### TEXT UNDER STUDY
=====

Have you looked at Equities Lab? In my (biased) opinion, it's a very good choice. It has fundamental and technical indicators, a powerful expression language, and beautiful analytics that make the results more useful. It also backtests and simulates portfolios.
Metastock and Amibroker both focus on the technical (open, high, low, Close, Volume) above all else. Amibroker lets you program in a very fast scripting language. MetaStock, I believe has its own language. These also allow you to backtest each security, one at a time, and see how they did. But they don't allow you to simulate a portfolio of stocks.
Finviz is odd: Their stock screener lets you filter fundamentals with a few pull down menus, while their backtester does not have any fundamentals, and does not run to the current time (unless they fixed that -- I'm not going to sign up again to find out).
StockCharts has wonderful charts. It does not screen stocks, and it does not care about fundamentals. But its charts are gorgeous. Well worth having.
- Chartmill (web-based) -- Seems to screen stocks, and has pulldowns for the UI, and very limited fundamentals.
- StockFetcher (web-based) -- A very cool UI allows one to use a zoo of technical indicators to screen stocks. I didn't see any backtesting or portfolio building.
- Tiingo (provides data to Amibroker and other softwares). This is a really nice looking data product. As we use Morningstar, this is like comparing Apples and bicycles. Both have quality, and some are better than others, but good luck comparing vs to the other.
- MarketInOut (web-based) -- This lets you backtest technicals, and limited fundamentals. The complexity of the systems you can use is limited, but they do allow formulas.
- Swingtradebot (web-based) -- I saw technicals, and some screening. And Trader Mike's notes.
- Equities Lab -- Very deep fundamentals (hundreds of base fields, more ratios than you want) conspire with overpowered formula editing and a very good autocomplete to create a mildly brutal learning curve. Once you get over the hump, you can do things in Equities Lab that can't be done anywhere else. It's used in finance courses in many universities.

=====

### PROVIDED INFORMATION
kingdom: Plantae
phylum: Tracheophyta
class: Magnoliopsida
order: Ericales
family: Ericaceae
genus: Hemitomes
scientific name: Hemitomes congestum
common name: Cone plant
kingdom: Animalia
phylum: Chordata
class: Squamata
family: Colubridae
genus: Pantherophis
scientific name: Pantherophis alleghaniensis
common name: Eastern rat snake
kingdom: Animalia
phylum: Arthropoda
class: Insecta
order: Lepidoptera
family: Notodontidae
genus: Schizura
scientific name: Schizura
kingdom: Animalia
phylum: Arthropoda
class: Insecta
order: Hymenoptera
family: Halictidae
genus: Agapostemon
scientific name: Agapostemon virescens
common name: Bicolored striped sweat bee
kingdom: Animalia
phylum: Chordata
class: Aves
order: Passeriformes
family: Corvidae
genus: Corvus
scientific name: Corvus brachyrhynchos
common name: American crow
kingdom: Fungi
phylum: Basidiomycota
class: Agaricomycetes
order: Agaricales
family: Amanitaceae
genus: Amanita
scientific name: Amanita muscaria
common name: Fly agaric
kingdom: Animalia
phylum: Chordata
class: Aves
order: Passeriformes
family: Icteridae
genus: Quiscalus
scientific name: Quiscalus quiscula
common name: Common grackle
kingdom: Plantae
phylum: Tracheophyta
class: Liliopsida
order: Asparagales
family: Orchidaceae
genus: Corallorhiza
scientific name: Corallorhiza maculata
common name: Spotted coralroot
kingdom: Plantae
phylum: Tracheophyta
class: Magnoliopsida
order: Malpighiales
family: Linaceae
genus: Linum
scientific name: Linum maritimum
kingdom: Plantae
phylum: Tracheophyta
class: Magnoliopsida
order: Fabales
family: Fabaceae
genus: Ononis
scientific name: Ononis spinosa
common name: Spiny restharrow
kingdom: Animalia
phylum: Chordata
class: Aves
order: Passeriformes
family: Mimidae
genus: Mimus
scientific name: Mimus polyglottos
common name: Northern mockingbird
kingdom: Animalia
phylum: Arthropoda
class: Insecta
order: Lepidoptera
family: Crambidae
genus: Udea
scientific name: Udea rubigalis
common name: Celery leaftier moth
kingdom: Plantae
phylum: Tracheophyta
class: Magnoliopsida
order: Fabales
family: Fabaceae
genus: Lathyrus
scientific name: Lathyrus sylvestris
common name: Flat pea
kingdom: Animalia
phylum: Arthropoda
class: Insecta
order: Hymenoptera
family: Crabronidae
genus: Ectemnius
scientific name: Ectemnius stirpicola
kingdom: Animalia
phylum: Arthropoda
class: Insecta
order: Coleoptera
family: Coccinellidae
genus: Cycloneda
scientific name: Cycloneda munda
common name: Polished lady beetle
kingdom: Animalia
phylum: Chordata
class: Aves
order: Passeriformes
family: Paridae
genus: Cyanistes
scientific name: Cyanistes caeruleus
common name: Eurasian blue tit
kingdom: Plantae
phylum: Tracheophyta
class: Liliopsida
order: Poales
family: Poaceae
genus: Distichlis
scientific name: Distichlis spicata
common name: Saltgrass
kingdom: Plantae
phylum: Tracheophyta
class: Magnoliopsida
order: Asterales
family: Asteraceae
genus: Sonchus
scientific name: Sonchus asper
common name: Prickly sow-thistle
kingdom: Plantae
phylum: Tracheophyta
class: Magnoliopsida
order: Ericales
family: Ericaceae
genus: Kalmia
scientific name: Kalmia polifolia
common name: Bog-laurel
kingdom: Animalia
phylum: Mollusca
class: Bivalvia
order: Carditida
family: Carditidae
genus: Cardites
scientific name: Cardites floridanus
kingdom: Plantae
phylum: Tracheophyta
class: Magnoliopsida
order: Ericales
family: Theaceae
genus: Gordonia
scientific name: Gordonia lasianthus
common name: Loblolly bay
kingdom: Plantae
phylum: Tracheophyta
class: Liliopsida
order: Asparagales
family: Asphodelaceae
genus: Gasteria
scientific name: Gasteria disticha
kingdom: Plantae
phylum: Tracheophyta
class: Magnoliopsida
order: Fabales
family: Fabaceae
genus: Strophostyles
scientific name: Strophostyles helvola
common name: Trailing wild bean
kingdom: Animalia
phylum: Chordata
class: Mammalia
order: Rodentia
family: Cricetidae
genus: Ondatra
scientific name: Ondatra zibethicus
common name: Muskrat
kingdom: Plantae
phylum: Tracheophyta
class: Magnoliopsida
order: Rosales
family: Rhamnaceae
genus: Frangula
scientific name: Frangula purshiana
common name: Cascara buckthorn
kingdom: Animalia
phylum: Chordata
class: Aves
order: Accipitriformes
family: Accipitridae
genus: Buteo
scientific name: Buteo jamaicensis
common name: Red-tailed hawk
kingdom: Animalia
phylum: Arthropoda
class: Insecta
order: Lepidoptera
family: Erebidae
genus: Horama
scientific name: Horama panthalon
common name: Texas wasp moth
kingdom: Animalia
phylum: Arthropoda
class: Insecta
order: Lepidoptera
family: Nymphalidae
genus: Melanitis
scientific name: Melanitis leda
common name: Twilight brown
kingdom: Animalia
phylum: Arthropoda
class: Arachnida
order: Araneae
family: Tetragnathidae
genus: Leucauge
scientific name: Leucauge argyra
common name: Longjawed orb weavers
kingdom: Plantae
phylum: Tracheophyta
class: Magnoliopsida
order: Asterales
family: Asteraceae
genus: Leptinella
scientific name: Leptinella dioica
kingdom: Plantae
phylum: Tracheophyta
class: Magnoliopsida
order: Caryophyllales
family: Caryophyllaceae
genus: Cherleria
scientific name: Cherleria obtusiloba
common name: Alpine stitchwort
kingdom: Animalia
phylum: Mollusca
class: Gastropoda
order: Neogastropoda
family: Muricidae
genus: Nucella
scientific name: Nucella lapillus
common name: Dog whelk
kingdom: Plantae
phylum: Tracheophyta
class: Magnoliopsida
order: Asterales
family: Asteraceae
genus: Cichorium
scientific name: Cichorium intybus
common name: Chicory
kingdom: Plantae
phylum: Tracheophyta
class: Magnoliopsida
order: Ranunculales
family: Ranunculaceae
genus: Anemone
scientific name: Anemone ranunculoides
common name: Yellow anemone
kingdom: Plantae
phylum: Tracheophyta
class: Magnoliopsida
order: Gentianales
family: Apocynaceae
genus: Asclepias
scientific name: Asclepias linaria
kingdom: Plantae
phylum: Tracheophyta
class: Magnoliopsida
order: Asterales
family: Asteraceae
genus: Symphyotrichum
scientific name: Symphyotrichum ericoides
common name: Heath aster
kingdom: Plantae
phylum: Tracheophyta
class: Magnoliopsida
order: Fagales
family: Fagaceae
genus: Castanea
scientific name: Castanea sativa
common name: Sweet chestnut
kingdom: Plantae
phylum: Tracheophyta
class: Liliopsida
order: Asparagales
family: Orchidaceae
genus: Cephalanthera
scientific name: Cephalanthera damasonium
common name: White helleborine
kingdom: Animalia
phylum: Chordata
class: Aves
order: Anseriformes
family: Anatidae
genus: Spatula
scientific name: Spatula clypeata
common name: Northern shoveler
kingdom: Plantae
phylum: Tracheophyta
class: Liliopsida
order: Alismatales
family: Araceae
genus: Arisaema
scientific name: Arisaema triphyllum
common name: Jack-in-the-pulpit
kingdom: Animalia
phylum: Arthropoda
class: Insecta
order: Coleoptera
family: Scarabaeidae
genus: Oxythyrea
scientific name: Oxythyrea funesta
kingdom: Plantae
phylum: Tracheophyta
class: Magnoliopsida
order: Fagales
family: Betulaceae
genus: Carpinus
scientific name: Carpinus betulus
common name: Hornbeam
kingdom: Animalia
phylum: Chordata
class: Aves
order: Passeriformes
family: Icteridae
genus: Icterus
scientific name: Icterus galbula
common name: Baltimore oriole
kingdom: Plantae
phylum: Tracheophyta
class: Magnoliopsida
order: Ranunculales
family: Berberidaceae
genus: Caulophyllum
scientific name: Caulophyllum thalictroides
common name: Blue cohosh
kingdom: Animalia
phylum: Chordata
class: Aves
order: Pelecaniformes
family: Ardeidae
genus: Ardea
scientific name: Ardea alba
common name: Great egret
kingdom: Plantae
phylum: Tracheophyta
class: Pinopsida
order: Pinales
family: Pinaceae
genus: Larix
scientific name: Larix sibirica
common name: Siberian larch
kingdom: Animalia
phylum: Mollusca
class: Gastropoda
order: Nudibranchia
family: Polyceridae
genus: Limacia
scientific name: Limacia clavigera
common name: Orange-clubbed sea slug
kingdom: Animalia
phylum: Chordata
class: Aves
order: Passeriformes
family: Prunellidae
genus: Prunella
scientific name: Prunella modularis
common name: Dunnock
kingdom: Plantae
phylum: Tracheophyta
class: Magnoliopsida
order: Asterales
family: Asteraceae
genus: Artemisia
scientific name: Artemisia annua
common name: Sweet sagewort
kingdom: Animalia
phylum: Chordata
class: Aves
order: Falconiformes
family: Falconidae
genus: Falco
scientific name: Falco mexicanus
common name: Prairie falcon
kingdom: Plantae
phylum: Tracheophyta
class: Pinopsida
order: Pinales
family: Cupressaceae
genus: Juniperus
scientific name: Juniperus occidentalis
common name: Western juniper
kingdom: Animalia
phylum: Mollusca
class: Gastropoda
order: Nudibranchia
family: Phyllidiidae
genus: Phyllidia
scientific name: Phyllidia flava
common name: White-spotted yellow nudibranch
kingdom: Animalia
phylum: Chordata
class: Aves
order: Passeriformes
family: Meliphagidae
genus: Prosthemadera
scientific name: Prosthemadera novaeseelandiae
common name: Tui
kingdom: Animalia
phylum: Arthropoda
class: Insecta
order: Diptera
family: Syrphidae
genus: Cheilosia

=====

### WORK TASK
Can you retype the entire comparison of stock-screening tools word for word? These records were taken from a separate source.

### EXERCISE RESULT
Have you looked at Equities Lab? In my (biased) opinion, it's a very good choice. It has fundamental and technical indicators, a powerful expression language, and beautiful analytics that make the results more useful. It also backtests and simulates portfolios.
Metastock and Amibroker both focus on the technical (open, high, low, Close, Volume) above all else. Amibroker lets you program in a very fast scripting language. MetaStock, I believe has its own language. These also allow you to backtest each security, one at a time, and see how they did. But they don't allow you to simulate a portfolio of stocks.
Finviz is odd: Their stock screener lets you filter fundamentals with a few pull down menus, while their backtester does not have any fundamentals, and does not run to the current time (unless they fixed that -- I'm not going to sign up again to find out).
StockCharts has wonderful charts. It does not screen stocks, and it does not care about fundamentals. But its charts are gorgeous. Well worth having.
- Chartmill (web-based) -- Seems to screen stocks, and has pulldowns for the UI, and very limited fundamentals.
- StockFetcher (web-based) -- A very cool UI allows one to use a zoo of technical indicators to screen stocks. I didn't see any backtesting or portfolio building.
- Tiingo (provides data to Amibroker and other softwares). This is a really nice looking data product. As we use Morningstar, this is like comparing Apples and bicycles. Both have quality, and some are better than others, but good luck comparing vs to the other.
- MarketInOut (web-based) -- This lets you backtest technicals, and limited fundamentals. The complexity of the systems you can use is limited, but they do allow formulas.
- Swingtradebot (web-based) -- I saw technicals, and some screening. And Trader Mike's notes.
- Equities Lab -- Very deep fundamentals (hundreds of base fields, more ratios than you want) conspire with overpowered formula editing and a very good autocomplete to create a mildly brutal learning curve. Once you get over the hump, you can do things in Equities Lab that can't be done anywhere else. It's used in finance courses in many universities.